Health

Single-Cell Solutions

Helping to create better medicines

Cameron working in lab with instruments in hand

Helping to create better medicines

Understanding cells could not only be the key to ending the COVID-19 pandemic – but also any new future pandemics. That’s what Craig Cameron, the Jeffrey Houpt Distinguished Investigator and professor and chair of microbiology and immunology within the UNC School of Medicine, has strived to do since the AIDS epidemic in the 1980s.
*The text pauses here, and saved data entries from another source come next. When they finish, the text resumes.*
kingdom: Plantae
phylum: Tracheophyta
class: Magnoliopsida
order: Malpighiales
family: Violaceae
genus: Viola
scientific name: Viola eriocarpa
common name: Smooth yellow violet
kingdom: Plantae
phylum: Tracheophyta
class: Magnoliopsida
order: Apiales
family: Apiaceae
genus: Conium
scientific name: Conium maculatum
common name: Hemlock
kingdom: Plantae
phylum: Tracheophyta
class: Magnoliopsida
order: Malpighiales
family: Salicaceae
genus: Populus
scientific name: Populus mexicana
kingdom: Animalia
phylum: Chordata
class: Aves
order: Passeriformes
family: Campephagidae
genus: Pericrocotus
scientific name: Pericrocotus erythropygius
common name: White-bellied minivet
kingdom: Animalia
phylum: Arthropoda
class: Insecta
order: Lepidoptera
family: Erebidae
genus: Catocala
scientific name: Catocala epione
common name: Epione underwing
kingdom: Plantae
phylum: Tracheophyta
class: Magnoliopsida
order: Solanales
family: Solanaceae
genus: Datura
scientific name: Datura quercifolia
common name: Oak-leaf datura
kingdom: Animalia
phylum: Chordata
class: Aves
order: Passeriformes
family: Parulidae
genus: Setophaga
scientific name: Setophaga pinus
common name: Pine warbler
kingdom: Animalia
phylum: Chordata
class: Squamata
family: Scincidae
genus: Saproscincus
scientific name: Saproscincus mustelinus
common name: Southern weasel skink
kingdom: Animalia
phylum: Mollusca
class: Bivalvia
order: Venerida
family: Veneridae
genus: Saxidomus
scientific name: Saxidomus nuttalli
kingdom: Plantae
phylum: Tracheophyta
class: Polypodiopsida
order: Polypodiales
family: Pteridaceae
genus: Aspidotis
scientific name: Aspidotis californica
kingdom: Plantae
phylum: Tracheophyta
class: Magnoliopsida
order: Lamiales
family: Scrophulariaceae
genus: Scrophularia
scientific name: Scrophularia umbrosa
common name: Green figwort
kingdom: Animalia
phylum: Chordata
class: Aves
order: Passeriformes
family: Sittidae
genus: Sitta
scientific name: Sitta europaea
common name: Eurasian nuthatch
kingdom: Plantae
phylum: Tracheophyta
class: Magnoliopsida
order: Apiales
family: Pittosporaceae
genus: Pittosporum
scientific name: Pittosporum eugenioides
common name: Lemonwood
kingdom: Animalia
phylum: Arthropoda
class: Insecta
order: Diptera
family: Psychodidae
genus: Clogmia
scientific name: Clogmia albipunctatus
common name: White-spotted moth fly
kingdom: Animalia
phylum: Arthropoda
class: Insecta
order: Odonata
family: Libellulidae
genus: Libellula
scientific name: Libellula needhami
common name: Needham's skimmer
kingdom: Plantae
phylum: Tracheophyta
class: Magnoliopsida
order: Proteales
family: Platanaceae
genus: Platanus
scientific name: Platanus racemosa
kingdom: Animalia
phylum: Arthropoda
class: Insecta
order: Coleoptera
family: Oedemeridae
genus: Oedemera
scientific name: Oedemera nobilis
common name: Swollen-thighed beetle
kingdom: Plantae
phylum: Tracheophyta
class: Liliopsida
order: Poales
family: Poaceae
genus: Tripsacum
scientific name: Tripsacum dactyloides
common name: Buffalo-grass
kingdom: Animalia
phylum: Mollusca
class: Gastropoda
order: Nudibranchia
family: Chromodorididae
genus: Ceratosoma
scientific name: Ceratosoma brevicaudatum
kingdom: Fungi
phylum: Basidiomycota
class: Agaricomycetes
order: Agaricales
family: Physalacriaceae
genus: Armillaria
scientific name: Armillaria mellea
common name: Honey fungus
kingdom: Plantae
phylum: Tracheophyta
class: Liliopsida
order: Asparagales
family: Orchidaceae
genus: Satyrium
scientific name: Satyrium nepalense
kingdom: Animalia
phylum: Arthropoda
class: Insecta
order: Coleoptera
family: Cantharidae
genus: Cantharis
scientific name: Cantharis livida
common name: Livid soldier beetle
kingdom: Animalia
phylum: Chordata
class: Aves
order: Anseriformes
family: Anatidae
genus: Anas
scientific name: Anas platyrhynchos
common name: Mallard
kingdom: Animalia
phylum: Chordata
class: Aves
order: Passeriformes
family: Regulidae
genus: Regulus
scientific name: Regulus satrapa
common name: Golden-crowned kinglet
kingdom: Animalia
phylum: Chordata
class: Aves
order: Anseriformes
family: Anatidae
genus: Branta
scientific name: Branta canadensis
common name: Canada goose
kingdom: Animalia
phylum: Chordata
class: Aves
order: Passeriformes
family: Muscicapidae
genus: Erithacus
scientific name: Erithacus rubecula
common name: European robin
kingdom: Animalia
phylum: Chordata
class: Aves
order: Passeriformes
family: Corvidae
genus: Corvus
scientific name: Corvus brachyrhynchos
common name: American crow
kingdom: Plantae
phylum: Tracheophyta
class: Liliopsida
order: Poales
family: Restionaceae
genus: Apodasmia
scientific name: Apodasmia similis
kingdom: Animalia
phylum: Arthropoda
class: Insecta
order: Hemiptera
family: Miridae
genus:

Cameron’s method to prepare for potential future viruses focuses on how single cells react once a virus has infected them.

In 1983, while in high school, Cameron saw the cover of an issue from Newsweek that had a blood vial with a label reading, “CAUTION KS/AIDS.” Years after seeing this issue as well as working with aids patients while volunteering, Cameron is focusing his research on developing antiviral therapeutics and strategies for vaccine development at UNC-Chapel Hill.

One of the most interesting things Cameron has discovered through his research is a phenomenon where a virus spreads to another cell that doesn’t become permeable at all – that is the virus cannot enter the cell.

Cameron thinks all of his work and findings are relevant to the current ongoing pandemic.

“I think a lot of people are actually going to be motivated to go into virology because of all this happening with COVID-19,” Cameron said.